Prospecting for markers of disease in respiratory diseases

Asthma, current detection methods and metabolites proposed as asthma markers are described. The limitation of the disease diagnosis is outlined and metabolomics is introduced as the approach carried out within this research with the potential to measure the group metabolites that characterise the metabolic responses of a biological system to a specific disease. Chemistry underlying breathing, current breath collection and analytical techniques are described as well as detection and data processing technology associated within our research. A work-flow for the collection, analysis and processing of exhaled breath samples in respiratory diseases is described. The non-invasive sampling method allows collection of exhaled breath samples on children and adults without experiencing any discomfort. The analysis of exhaled breath samples using thermal desorption gas chromatography mass spectrometry outlines the use of retention index for the alignment of VOCs retention time shifting over time. This methodology enables the creation of a breath matrix for multivariate analysis data processing where each VOC is defined by retention index and most intense fragments of the mass spectrum. This methodology is tested in two cohorts of participants: paediatric asthma and severe asthmatic participants whose breath profiles are compared against healthy controls and within the two asthmatic phenotypes to prospect the markers that differentiate between the different groups.
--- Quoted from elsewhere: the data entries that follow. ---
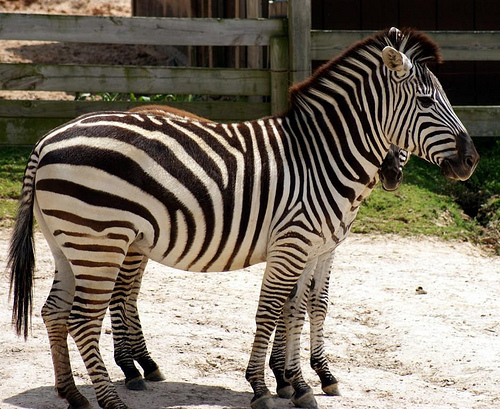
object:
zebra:
[5, 25, 482, 408]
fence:
[0, 1, 499, 137]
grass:
[1, 147, 496, 233]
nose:
[442, 144, 481, 173]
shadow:
[3, 263, 314, 381]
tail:
[2, 156, 37, 341]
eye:
[416, 89, 431, 112]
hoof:
[248, 324, 279, 388]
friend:
[95, 104, 410, 399]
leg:
[243, 214, 341, 397]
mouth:
[444, 156, 466, 182]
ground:
[1, 231, 498, 409]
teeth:
[381, 179, 401, 194]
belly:
[140, 240, 266, 273]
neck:
[288, 57, 384, 214]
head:
[378, 25, 480, 180]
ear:
[378, 45, 412, 73]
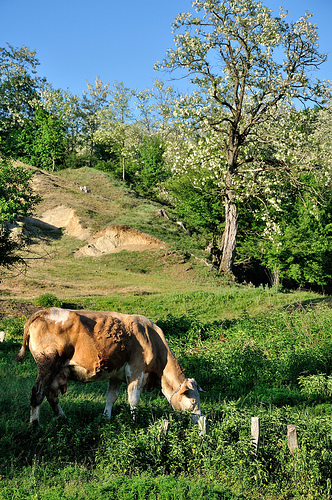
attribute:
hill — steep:
[77, 158, 165, 279]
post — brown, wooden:
[243, 413, 261, 463]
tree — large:
[172, 14, 309, 175]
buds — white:
[257, 20, 283, 43]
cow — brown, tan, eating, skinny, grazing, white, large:
[12, 305, 227, 449]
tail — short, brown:
[13, 314, 42, 365]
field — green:
[194, 274, 312, 378]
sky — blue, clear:
[54, 10, 155, 62]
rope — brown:
[163, 384, 194, 407]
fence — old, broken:
[198, 408, 317, 464]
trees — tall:
[144, 12, 331, 279]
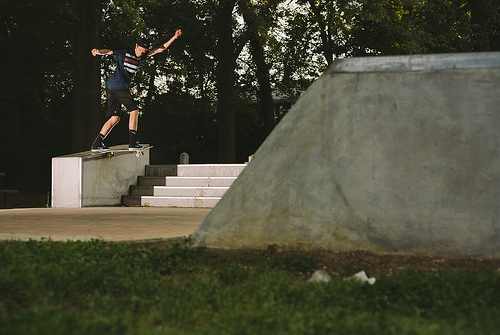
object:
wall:
[52, 158, 81, 208]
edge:
[80, 157, 84, 207]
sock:
[129, 130, 138, 143]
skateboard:
[91, 146, 153, 158]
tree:
[216, 0, 236, 164]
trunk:
[71, 0, 102, 153]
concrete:
[184, 53, 499, 260]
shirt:
[105, 50, 146, 89]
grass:
[0, 238, 499, 335]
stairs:
[137, 176, 235, 186]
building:
[243, 86, 293, 120]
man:
[91, 29, 182, 152]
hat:
[136, 39, 150, 49]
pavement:
[0, 205, 212, 243]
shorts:
[106, 87, 140, 117]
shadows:
[120, 164, 179, 207]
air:
[0, 81, 62, 140]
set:
[145, 164, 249, 177]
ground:
[0, 206, 499, 334]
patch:
[89, 260, 250, 335]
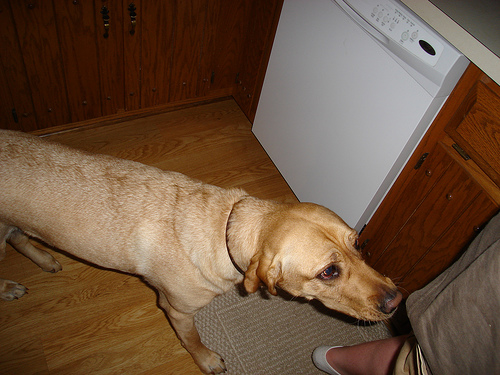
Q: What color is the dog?
A: The dog is tan.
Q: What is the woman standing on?
A: A rug.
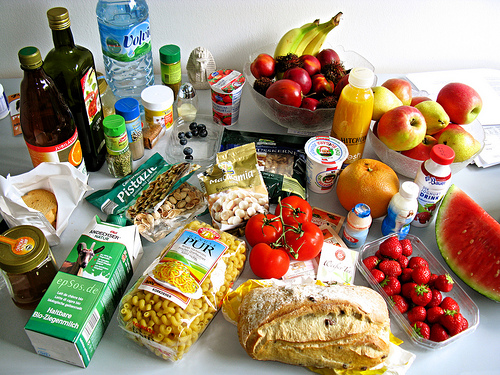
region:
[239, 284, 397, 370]
loaf of bread on table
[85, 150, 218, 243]
bag of pistachios on table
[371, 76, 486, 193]
bin of red and green apples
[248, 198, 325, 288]
four tomatoes on a vine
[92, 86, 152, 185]
jars of spices on table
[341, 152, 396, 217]
orange on a table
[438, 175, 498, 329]
watermelon on a table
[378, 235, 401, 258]
strawberry is next to strawberry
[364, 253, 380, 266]
strawberry is next to strawberry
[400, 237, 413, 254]
strawberry is next to strawberry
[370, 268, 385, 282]
strawberry is next to strawberry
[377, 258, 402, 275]
strawberry is next to strawberry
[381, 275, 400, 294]
strawberry is next to strawberry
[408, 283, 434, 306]
strawberry is next to strawberry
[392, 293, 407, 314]
strawberry is next to strawberry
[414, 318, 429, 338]
strawberry is next to strawberry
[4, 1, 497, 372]
A lot of different food on the table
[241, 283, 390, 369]
A loaf of bread on the table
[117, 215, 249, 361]
A bag of pasta on the table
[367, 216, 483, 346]
A container of strawberries on the table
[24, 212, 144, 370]
A box of milk on the table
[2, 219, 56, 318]
A jar of honey on the table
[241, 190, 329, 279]
Tomatoes are on the table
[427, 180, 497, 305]
A slice of watermelon on the table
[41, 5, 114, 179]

Eight candidate markers are identified to discriminate between asthmatic children and healthy children and seven markers between asthmatics undergoing therapy and healthy controls. The database from severe and paediatric asthma is compared, establishing seven non-age related markers between the two groups. A new interface is developed for the faster analysis of exhaled breath samples using thermal desorption ion mobility mass spectrometry. The interface front end has been modified and optimised to achieve the best sensitivity and resolution of VOCs in exhaled breath. A preliminary study carried out in a small cohort of volunteers shows the feasibility of the technique for the differentiation of asthmatic and healthy adults.